--- start PASSAGE PROVIDED ---

On 2004-02-29 21:29:50 +0000 James Heald <address@hidden> wrote:

Anyone from AFFS feel like stepping up to the plate ?

Here's my first draft. Please mangle as appropriate to get something sensible and I'll try to incorporate changes:-

We believe this directive will harm free software creation in EU member states. Please consider the points below and reject this proposed directive until it addresses them properly. We encourage you to consult the European organisations the Campaign for an Open Digital Environment (CODE, who are holding an event in Strasbourg on 8 March), the Foundation for a Free Information Infrastructure (FFII) and the Free Software Foundation Europe (FSFEurope).

1. No support for interoperability:

Some supporters claim that the directive supports interoperatibility and free software, but their own statements do not agree with that view. They admit that this proposed directive does nothing to build on existing reverse engineering rights. It merely doesn't reduce existing rights, which isn't really active support.

--- end PASSAGE PROVIDED ---
--- start EXTRACTED ENTRIES ---

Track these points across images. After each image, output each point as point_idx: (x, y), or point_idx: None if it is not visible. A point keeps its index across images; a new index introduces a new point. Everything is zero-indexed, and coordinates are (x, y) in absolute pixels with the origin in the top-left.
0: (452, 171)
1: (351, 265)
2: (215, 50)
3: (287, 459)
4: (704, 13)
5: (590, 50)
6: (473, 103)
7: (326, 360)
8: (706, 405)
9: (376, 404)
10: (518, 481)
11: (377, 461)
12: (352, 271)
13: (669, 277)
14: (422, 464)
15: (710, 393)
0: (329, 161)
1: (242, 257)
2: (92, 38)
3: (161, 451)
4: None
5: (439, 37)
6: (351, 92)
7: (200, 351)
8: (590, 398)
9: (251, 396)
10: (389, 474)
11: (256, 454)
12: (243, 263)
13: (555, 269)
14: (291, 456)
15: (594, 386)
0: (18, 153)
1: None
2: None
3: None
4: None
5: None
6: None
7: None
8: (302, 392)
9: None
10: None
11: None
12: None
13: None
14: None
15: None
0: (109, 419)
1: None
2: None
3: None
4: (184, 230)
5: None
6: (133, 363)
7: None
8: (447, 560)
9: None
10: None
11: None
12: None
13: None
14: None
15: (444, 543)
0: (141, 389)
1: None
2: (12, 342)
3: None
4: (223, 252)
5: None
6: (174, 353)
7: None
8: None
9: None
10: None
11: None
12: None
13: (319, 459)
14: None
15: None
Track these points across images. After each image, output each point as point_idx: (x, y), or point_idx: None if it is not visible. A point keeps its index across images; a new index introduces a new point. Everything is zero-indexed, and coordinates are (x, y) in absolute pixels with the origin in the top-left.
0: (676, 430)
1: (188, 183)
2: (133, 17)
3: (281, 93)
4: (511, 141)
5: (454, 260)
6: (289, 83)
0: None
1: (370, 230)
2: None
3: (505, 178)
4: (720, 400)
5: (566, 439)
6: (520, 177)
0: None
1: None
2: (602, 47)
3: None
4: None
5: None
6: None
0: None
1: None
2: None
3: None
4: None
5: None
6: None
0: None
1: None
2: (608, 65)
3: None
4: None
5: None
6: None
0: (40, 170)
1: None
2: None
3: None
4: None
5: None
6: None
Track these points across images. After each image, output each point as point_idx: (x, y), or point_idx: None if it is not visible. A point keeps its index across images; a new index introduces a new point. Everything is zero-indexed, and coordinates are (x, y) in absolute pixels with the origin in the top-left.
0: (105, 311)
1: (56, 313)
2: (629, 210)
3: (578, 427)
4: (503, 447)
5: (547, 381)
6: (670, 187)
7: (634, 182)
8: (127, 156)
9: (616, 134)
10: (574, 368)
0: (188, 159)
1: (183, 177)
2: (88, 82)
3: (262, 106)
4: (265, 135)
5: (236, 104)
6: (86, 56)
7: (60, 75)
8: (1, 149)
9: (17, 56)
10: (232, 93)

--- end EXTRACTED ENTRIES ---

— PROBLEM STATEMENT —
Say whether each statement agrees with the draft about the proposed directive, answering yes or no and quoting the deciding words of the draft: (a) CODE is holding an event in Strasbourg on 8 March. (b) The draft urges readers to accept the directive as it now stands. (c) Supporters say the directive builds on existing reverse engineering rights. The data shown has no connection to the draft about the proposed directive.

— EXPECTED OUTPUT —
(a) Yes: "CODE, who are holding an event in Strasbourg on 8 March"
(b) No: "reject this proposed directive until it addresses them properly"
(c) No: "They admit that this proposed directive does nothing to build on existing reverse engineering rights."